EFFECTIVE DATE: 3/9/2022
COLLECTING INFORMATION ABOUT YOU
We collect the following categories and types of personal information:
- Contact Information: we use contact forms to allow you to inquire about volunteering or to generally communicate with us. When you fill out that form, we collect your first and last name, email address, and phone number.
- Other identifying information: when you visit our website, we automatically collect certain information about your device, including information about your web browser, IP address, time zone. And some of the cookies that are installed on your device. Additionally, as you browse the website we may collect information the individual web pages you view and information about how you interact with the site. We collect this information using “Cookies”,
Cookies are data files placed on your device or computer and often include an anonymous unique identifier. A session cookie expires immediately when you end your session (i.e., close your browser). A persistent cookie stores information on the hard drive so when you end your session and return to the same web site at a later date the cookie information is still available.
WHO WE SHARE YOUR DATA WITH
Your data will not be shared outside of our organization without prior, written or electronic consent.
If you fill in our contact form and/or leave a comment on our website, the comment and its metadata are retained indefinitely.
RIGHTS YOU HAVE ABOUT YOUR DATA
You may request to receive an exported file of the personal data we hold about you, including any data you have provided to us. You can also request that we erase any personal data we hold about you. This does not include any data we are obliged to keep for administrative, legal, or security purposes.
WHERE WE SEND YOUR DATA
Visitor comments may be checked through an automated spam detection service. We may also use some automation tools such as Zapier to move data from our website into other systems we use for marketing and customer satisfaction such as MailChimp or Hubspot CRM.
If you have questions or comments about this policy, you may email us at firstname.lastname@example.org
HOW WE PROTECT YOUR DATA
The security and reliability of our service is our number one priority. We invest heavily in the training of our staff and our infrastructure to ensure that best practices are followed in everything that we do.
See wordpress.org/about/security for details on the security of the WordPress core itself.
- Prevention is best when it comes to security, and as a first step, we follow all WordPress Code Standards in the plugins that we build and use.
- In addition, we have an extensive internal review and Quality Assurance process in place specifically to prevent potential security vulnerabilities in our plugins and services.
- Every Boulder Emergency Squad employee and contractor goes through background checks and an onboarding process that includes a trial period where access to customer data is provided only when working directly under the supervision of another staff member.
- All staff only have access to systems that are directly required to complete the functions of their job.
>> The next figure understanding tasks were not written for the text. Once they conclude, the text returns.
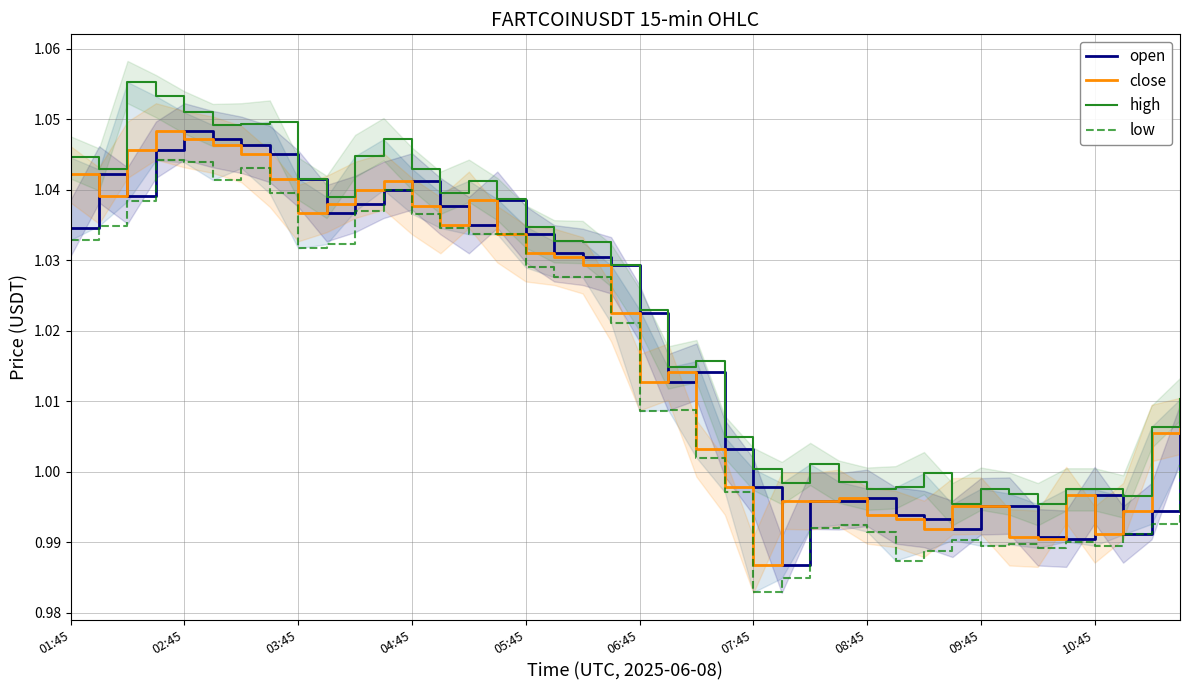

True or false: high and open intersect in this chart.

False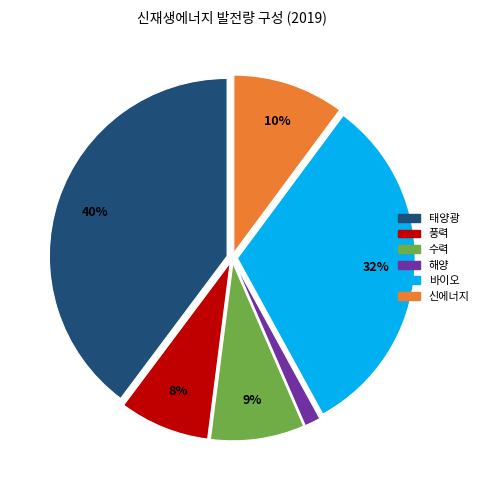

Which category has the biggest portion of the pie?

태양광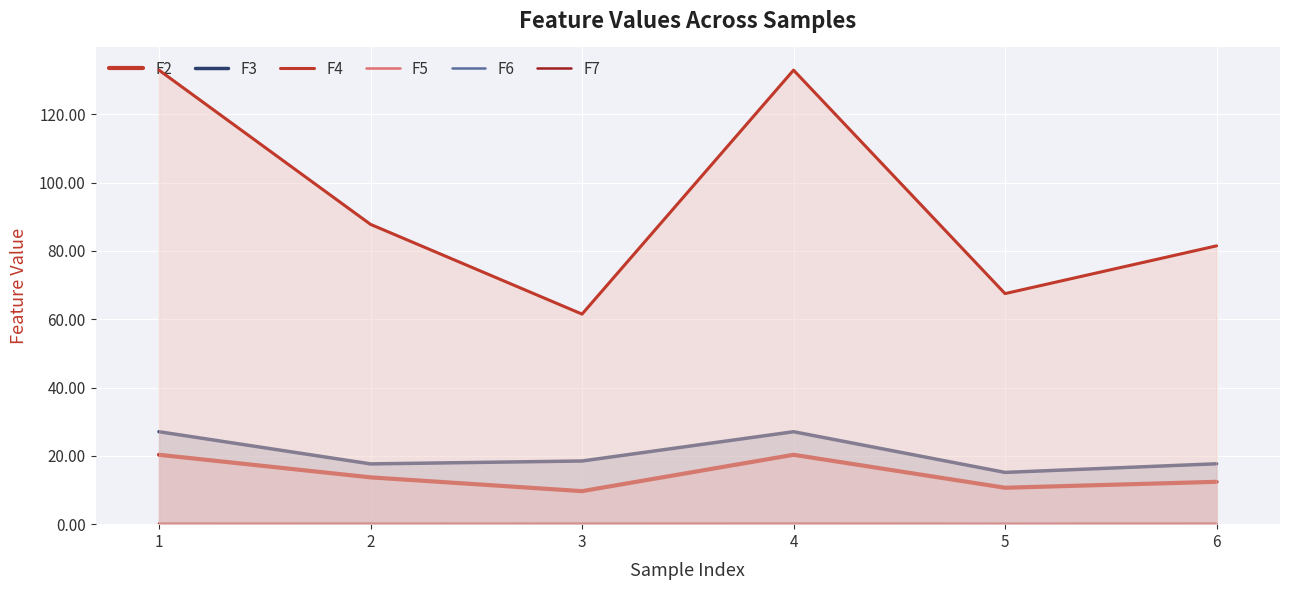

Rank the categories by F7 value from lowest to highest.

5, 2, 3, 6, 1, 4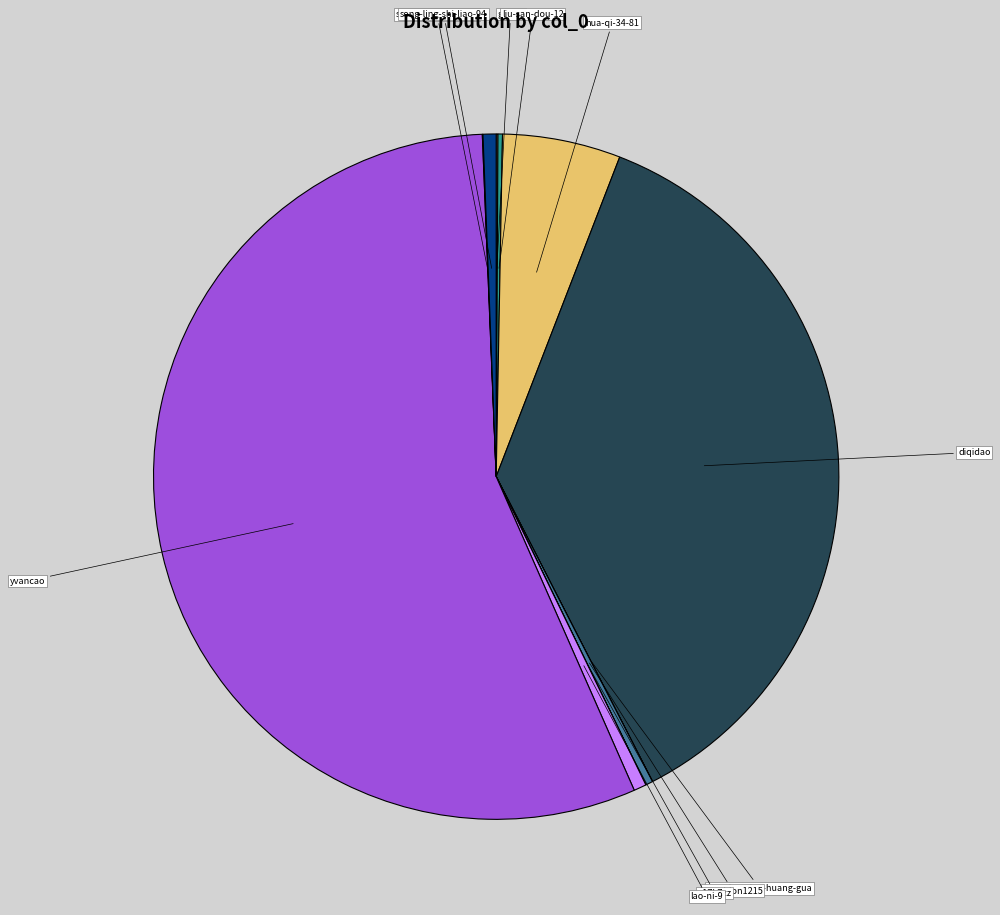

Combined, do diqidao and yvancao account for over 50%?

Yes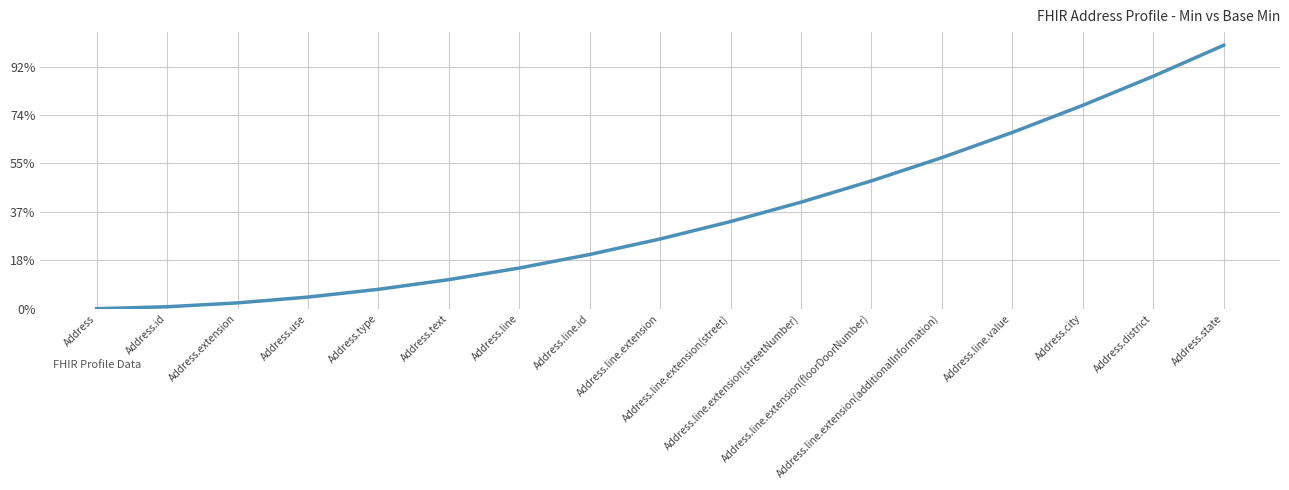

Does the chart display data point markers on the line(s)?

No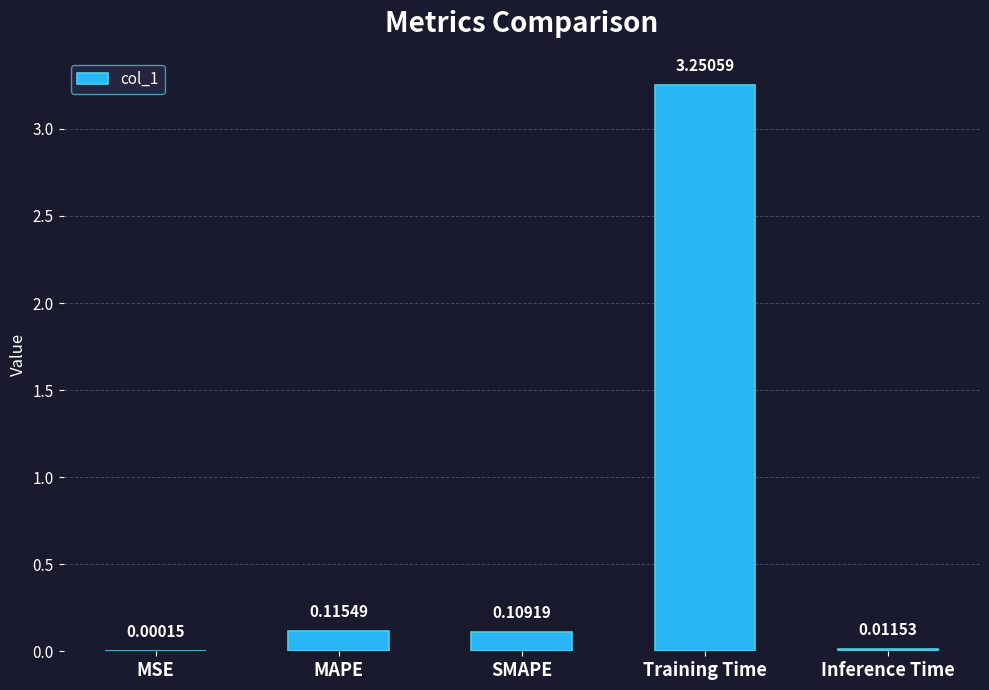

Between Training Time and MSE, which is larger?

Training Time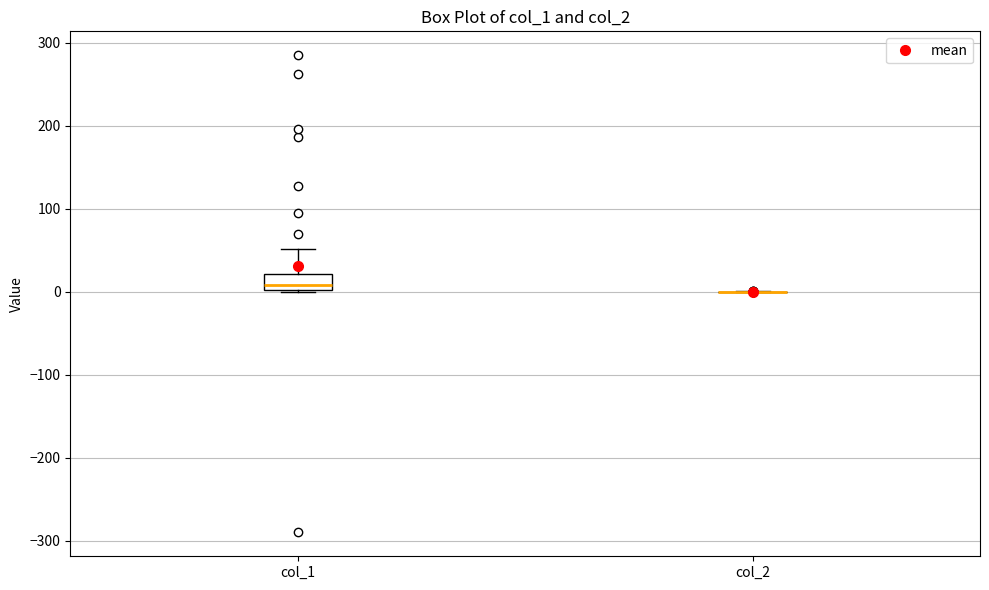

Reading left to right, read every box against the y-axis: the position of its median line, the range the box covers, and the ends of its whiskers. The values are not printed on the chart, so give them approximately, as read against the axis.

col_1: median 10, box 0 to 20, whiskers 0 to 50
col_2: box collapsed to a line at 0, whiskers 0 to 0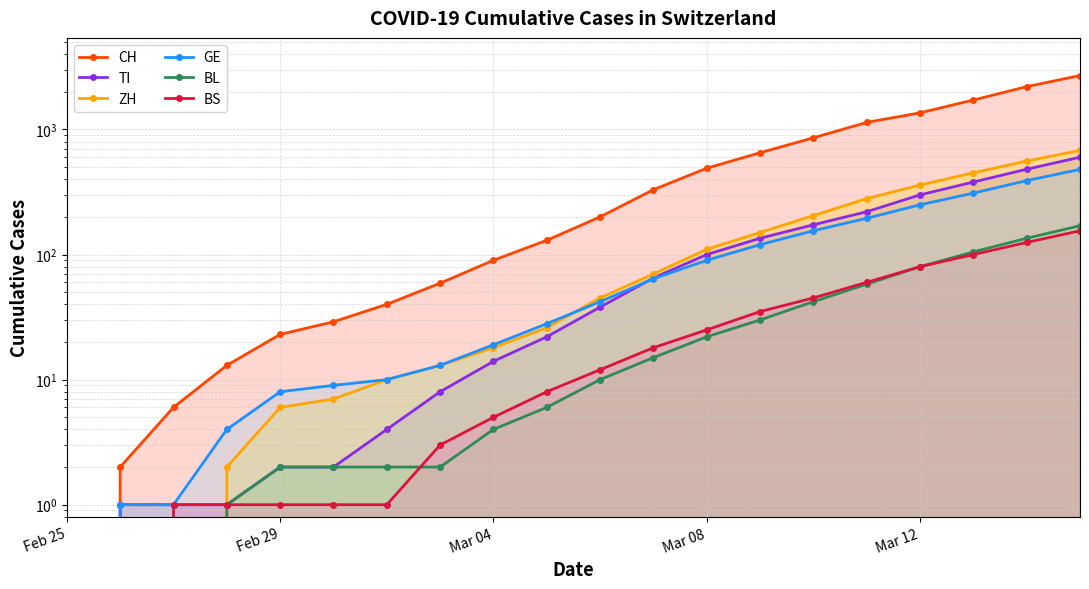

Where does the ZH series first go above 45?

11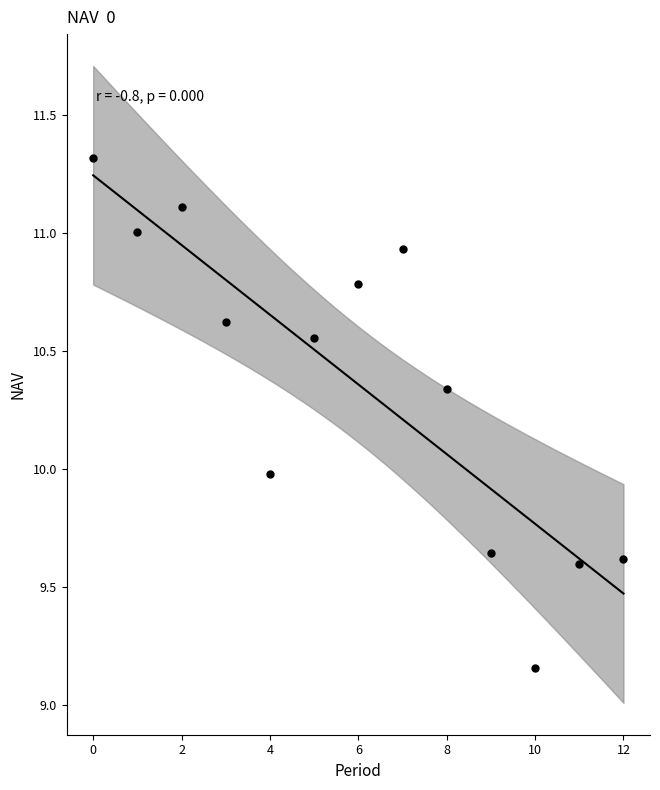

What is the range of Y values (max minus min)?

2.2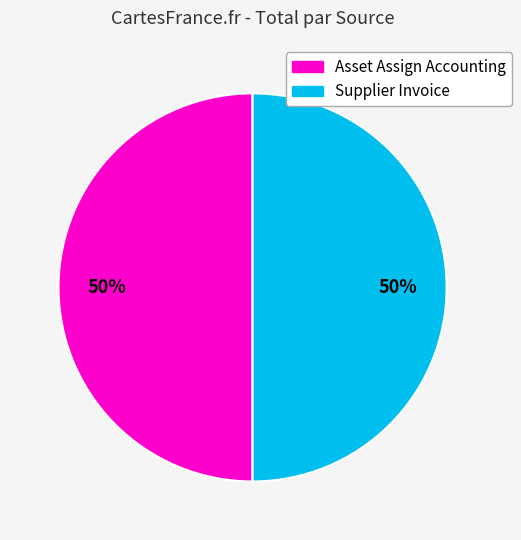

Count the number of slices in the pie.

2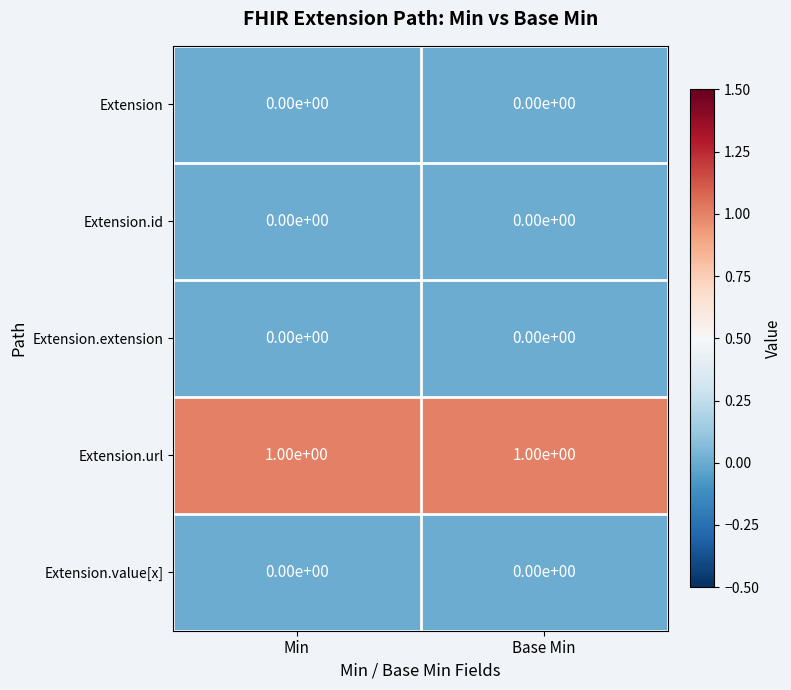

Reading left to right, extract all data points from this chart.

Extension: Min=0	Base Min=0
Extension.id: Min=0	Base Min=0
Extension.extension: Min=0	Base Min=0
Extension.url: Min=1	Base Min=1
Extension.value[x]: Min=0	Base Min=0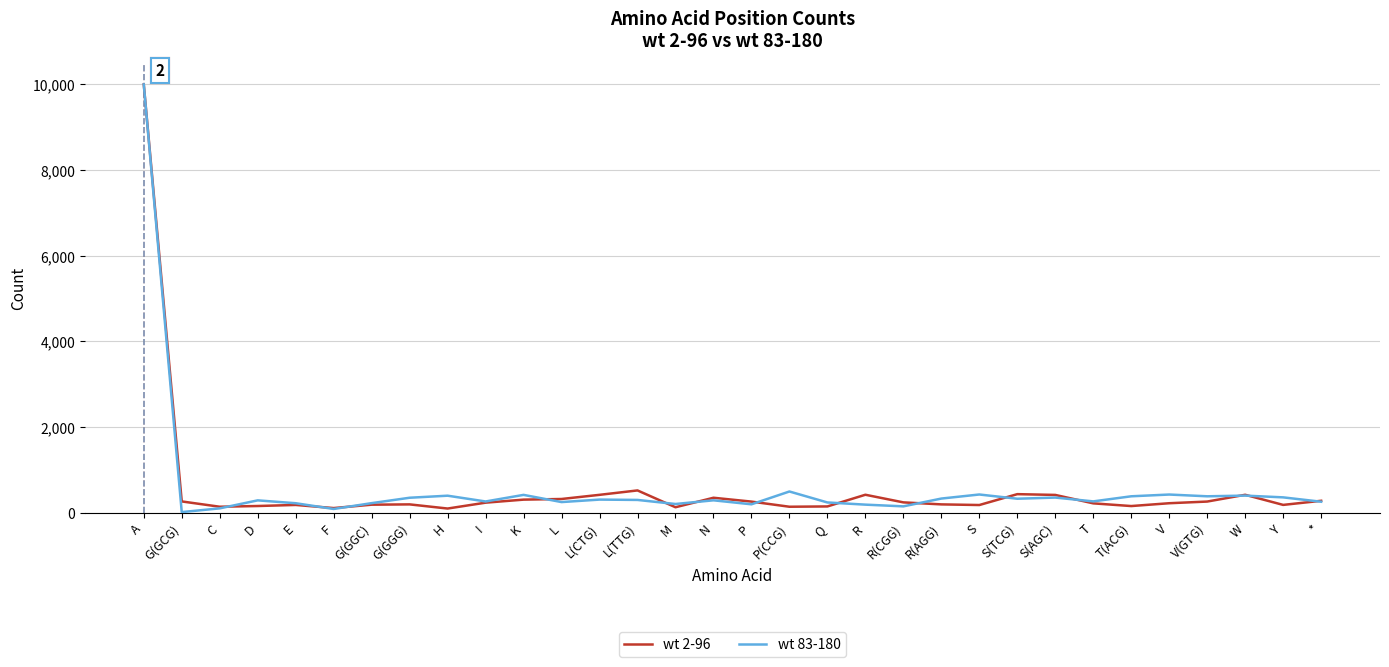

What is the difference between the second highest and second lowest values in the wt 83-180 series?

408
We use two-factor authentication for all critical systems and communications services, and automatically log all staff activity using Asana and Google ‘G’ Suite services.
- All staff (including any contractors) undergo initial training to ensure proper understanding of all security-related processes. Staff regularly attend industry conferences and otherwise stay informed of best practices and relevant trends. Staff review and agree, in writing, to all policies and procedures annually.
- We only use third-party services that are fully vetted and adhere to the highest levels of privacy and security practices.
WHAT DATA BREACH PROCEDURES WE HAVE IN PLACE
Should any event occur where customer data has been lost, stolen, or potentially compromised, our policy is to alert our customers via email no later than 48 hours of our team becoming aware of the event. We will also report such incident to any required data protection authority. We will work closely with any customers affected to determine next steps such as any end-user notifications, needed patches, and how to avoid any similar event in the future.